Defenders of equality might counter by claiming that, even if the goal cannot be fully attained, schools should do as much as possible to produce equality. George relentlessly pursues his case: "Even by subjecting all children to the same curriculum, however, we would still be unable to achieve the desired equality. The inborn differences among individuals are too fundamental a part of their natures to be obliterated even by a decade or more of scholastic engineering. Compulsory education not only fails to achieve its egalitarian goal, but by subjecting all to the same studies in lockstep fashion effectively denies them any real opportunity at all." (Rickenbacker, pp.45—46)

Given these views, it is hardly surprising that he found congenial Rothbard’s analysis of the same issue in Power and Market. In a review of this volume, George recognized its stature: "The market, in harmony with man’s nature, involves man exercising his power over nature to the benefit of all. . . State interventionism, in contrast, inherently involves coercion and the exploitation of some men by others, the disruption of want satisfaction and an incessant war of all against all as people struggle to capture control of the state apparatus for their own purposes. . .This brilliant work is certain to spark a spirited debate and is destined to be one of the classics of the rapidly growing literature of a free society."(Modern Age, Spring 1971, pp. 210—11). George early established himself as a foremost Rothbardian and together with Rothbard founded the journal Left and Right in 1965.

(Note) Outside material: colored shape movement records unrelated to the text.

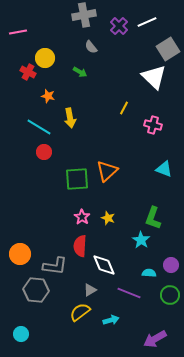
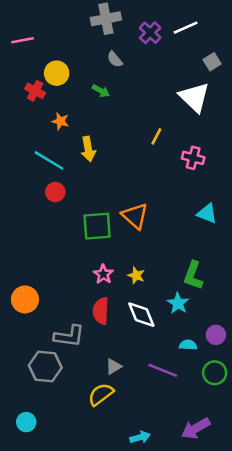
gray square: (168, 49) -> (212, 62), size x0.6
orange triangle: (107, 171) -> (135, 216), turned -35
orange circle: (20, 254) -> (25, 299), moved
white diamond: (104, 265) -> (141, 315), moved
cyan arrow: (111, 320) -> (140, 437), moved

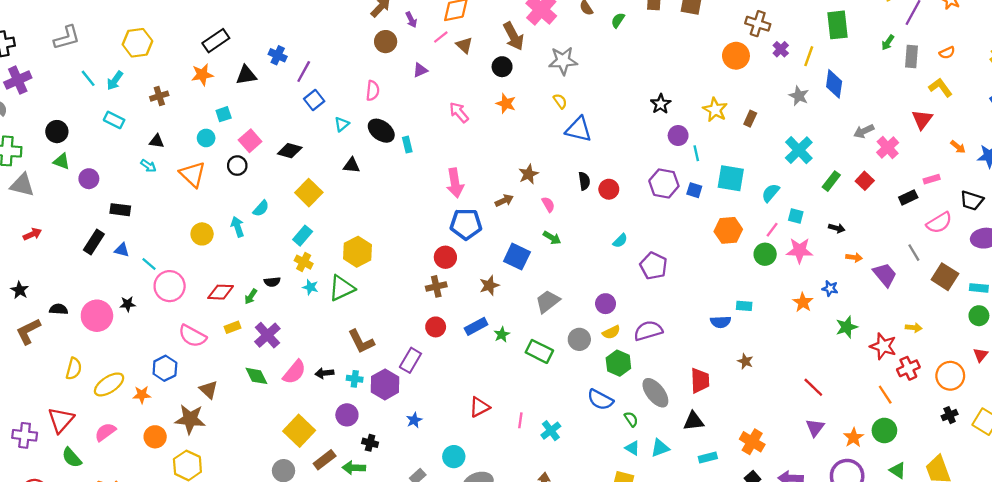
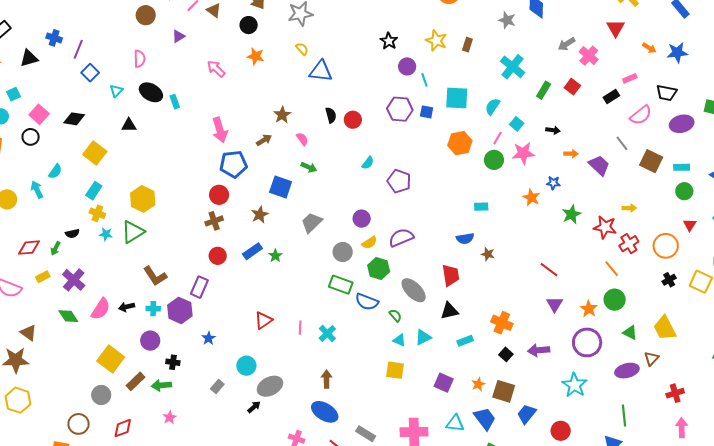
cyan square: (796, 216) -> (517, 124), turned 32
blue semicircle: (721, 322) -> (465, 238), moved
green rectangle: (539, 351) -> (341, 285), moved

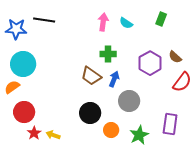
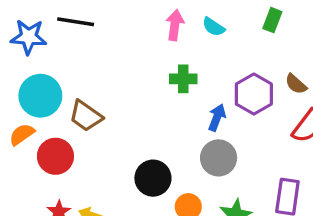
brown trapezoid: (91, 76) -> (86, 116), moved
blue arrow: (114, 79) -> (217, 118), moved
red circle: (24, 112) -> (55, 156), moved

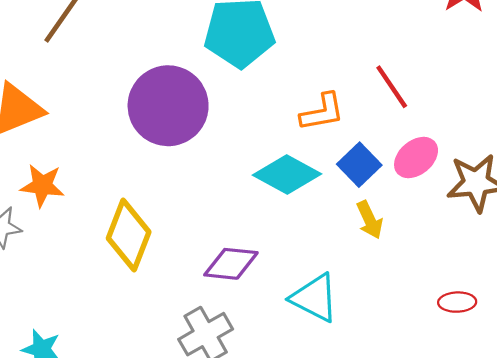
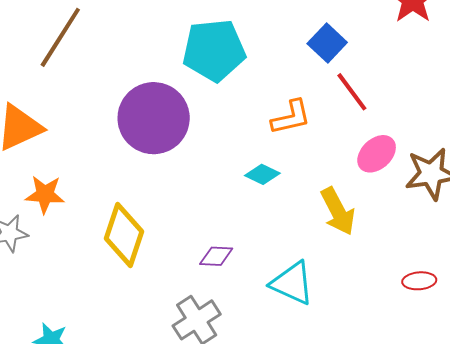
blue square: (359, 165) -> (327, 43), moved
cyan diamond: (287, 174) -> (262, 174), size x0.6
yellow arrow: (370, 220) -> (338, 211), size x1.4
purple diamond: (231, 264) -> (216, 256), size x0.7

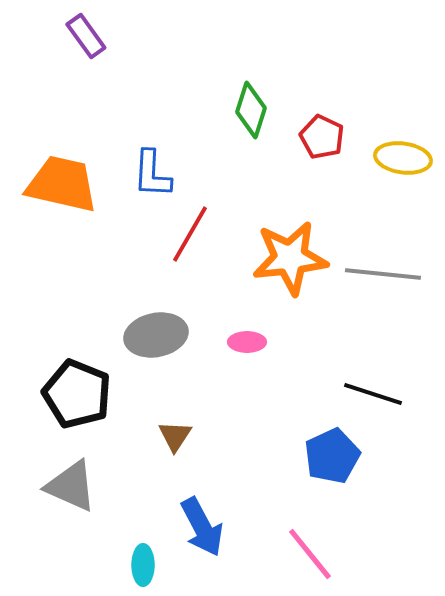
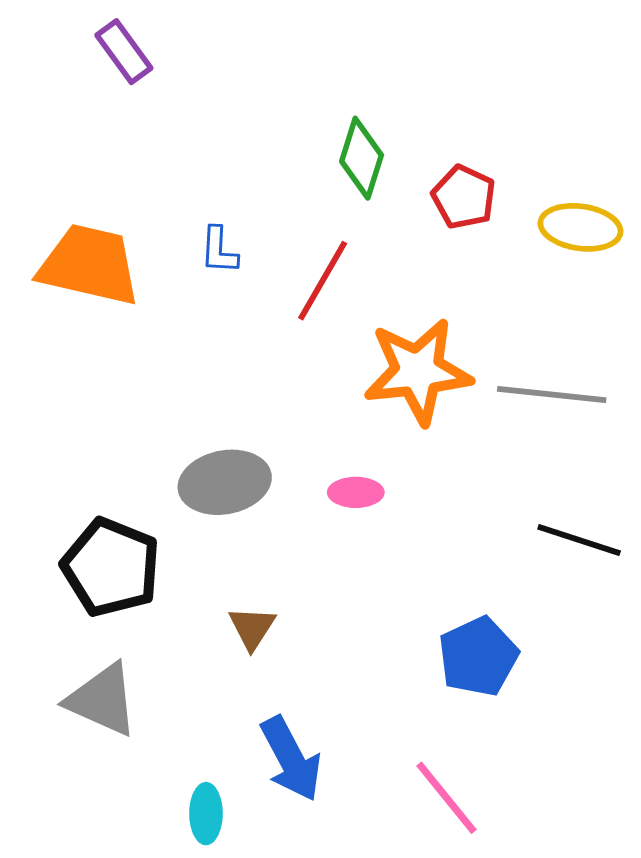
blue L-shape: (152, 174) -> (219, 250), size x0.7
red line: (190, 234) -> (323, 281), moved
black line: (373, 394) -> (579, 540), moved

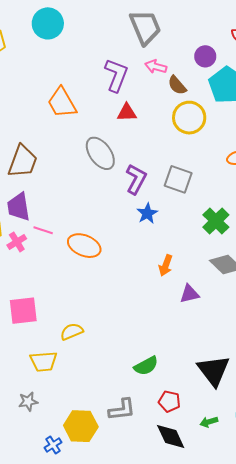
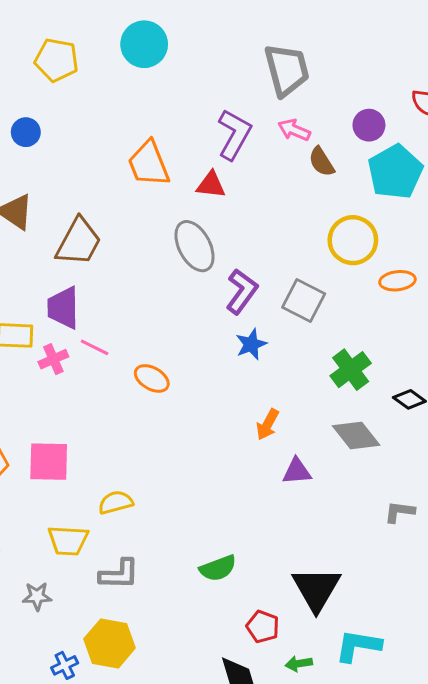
red triangle: (127, 113) -> (211, 185), moved
yellow circle: (189, 118) -> (353, 240), moved
orange ellipse: (84, 246) -> (152, 378), size x0.7
red pentagon: (169, 401) -> (263, 627), moved
gray L-shape: (122, 409) -> (119, 574), moved

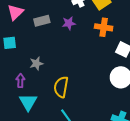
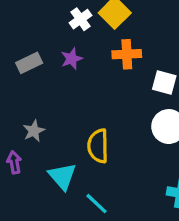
yellow semicircle: (61, 87) -> (98, 146), moved
cyan triangle: (28, 102) -> (62, 176), moved

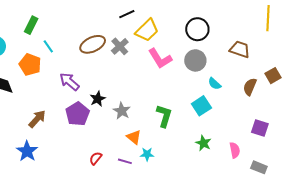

After 1962, George pursued a career in business, apart from a brief return to the IHS in 1970. He has worked at Camino Coins with Burt Blumert, another of Rothbard’s closest friends and a key supporter of the Mises Institute, for many years. I have known George since 1979 and have spoken to him nearly every day since then. His remarkable range of knowledge, which ranges from the works of W. H. Mallock to the mysteries of herpetology, his analytic mind, and his devotion to a free society are an inspiration. He is a great person and a great friend.